WHAT TO PRODUCE =>
Among the lines below, copy exactly those from the one with "Packaging & Delivery" through the one with "Check out budget", counting both ends.

THE RECORDS =>
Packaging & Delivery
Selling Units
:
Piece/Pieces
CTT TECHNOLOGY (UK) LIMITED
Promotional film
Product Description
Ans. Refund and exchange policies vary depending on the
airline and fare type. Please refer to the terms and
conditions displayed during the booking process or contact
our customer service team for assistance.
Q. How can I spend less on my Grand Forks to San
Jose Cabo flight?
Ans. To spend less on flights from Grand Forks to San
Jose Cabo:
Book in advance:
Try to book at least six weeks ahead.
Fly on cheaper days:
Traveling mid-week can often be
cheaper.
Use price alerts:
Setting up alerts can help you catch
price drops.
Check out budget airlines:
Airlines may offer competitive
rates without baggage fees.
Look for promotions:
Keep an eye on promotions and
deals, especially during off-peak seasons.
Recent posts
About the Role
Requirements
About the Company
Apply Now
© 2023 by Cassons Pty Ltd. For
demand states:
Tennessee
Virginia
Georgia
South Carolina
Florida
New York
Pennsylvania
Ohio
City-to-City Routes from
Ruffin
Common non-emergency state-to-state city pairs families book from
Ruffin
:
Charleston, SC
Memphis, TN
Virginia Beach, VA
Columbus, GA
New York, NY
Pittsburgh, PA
==
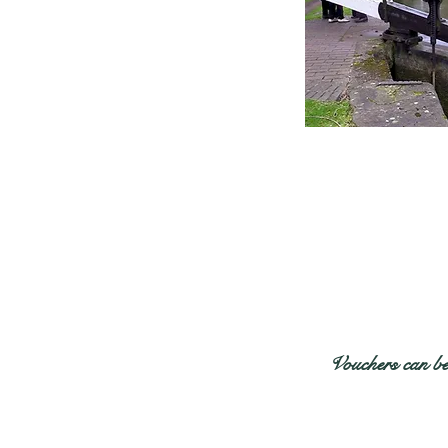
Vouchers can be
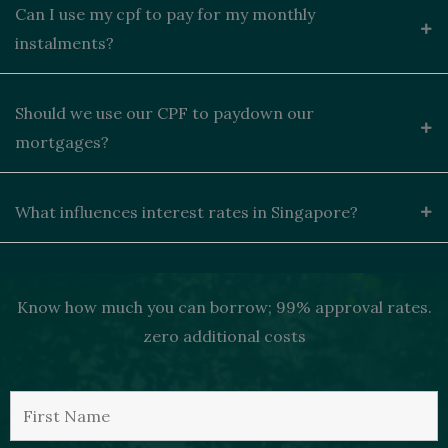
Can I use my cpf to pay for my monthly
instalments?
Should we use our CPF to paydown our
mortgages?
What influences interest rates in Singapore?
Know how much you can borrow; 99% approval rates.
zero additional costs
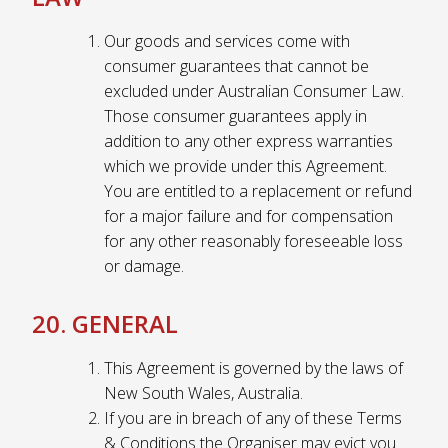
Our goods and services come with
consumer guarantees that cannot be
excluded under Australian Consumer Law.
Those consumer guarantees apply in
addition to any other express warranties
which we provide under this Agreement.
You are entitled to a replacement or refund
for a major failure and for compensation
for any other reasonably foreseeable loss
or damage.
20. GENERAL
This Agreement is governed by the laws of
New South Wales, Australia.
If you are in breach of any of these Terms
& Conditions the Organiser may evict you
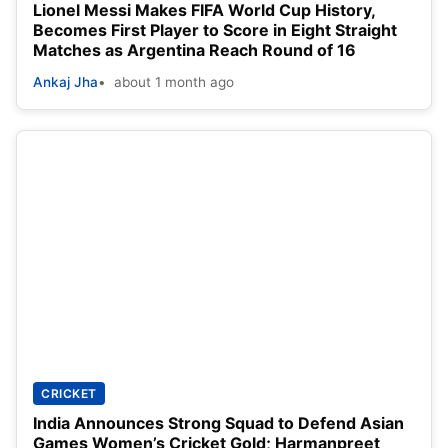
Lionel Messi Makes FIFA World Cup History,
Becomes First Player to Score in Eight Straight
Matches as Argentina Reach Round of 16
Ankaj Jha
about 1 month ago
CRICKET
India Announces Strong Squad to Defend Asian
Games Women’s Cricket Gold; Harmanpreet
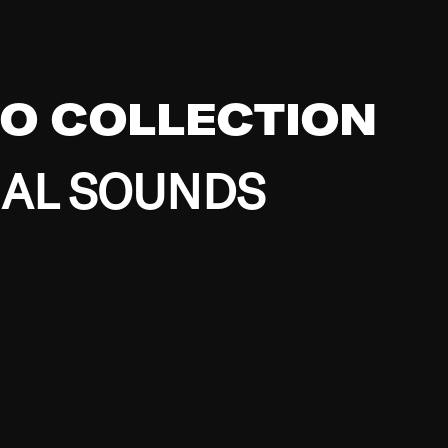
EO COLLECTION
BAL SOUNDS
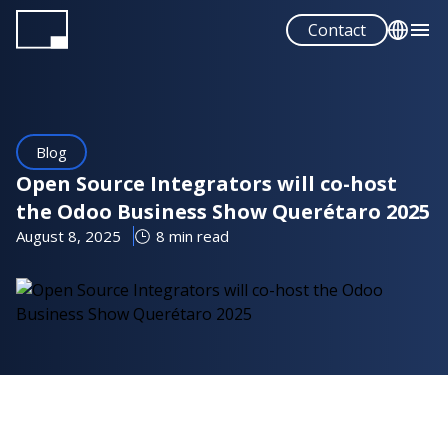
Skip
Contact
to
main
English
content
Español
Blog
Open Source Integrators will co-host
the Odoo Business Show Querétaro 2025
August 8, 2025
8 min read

ANSWER TO THIS PROBLEM =>
Packaging & Delivery
Selling Units
:
Piece/Pieces
CTT TECHNOLOGY (UK) LIMITED
Promotional film
Product Description
Ans. Refund and exchange policies vary depending on the
airline and fare type. Please refer to the terms and
conditions displayed during the booking process or contact
our customer service team for assistance.
Q. How can I spend less on my Grand Forks to San
Jose Cabo flight?
Ans. To spend less on flights from Grand Forks to San
Jose Cabo:
Book in advance:
Try to book at least six weeks ahead.
Fly on cheaper days:
Traveling mid-week can often be
cheaper.
Use price alerts:
Setting up alerts can help you catch
price drops.
Check out budget airlines:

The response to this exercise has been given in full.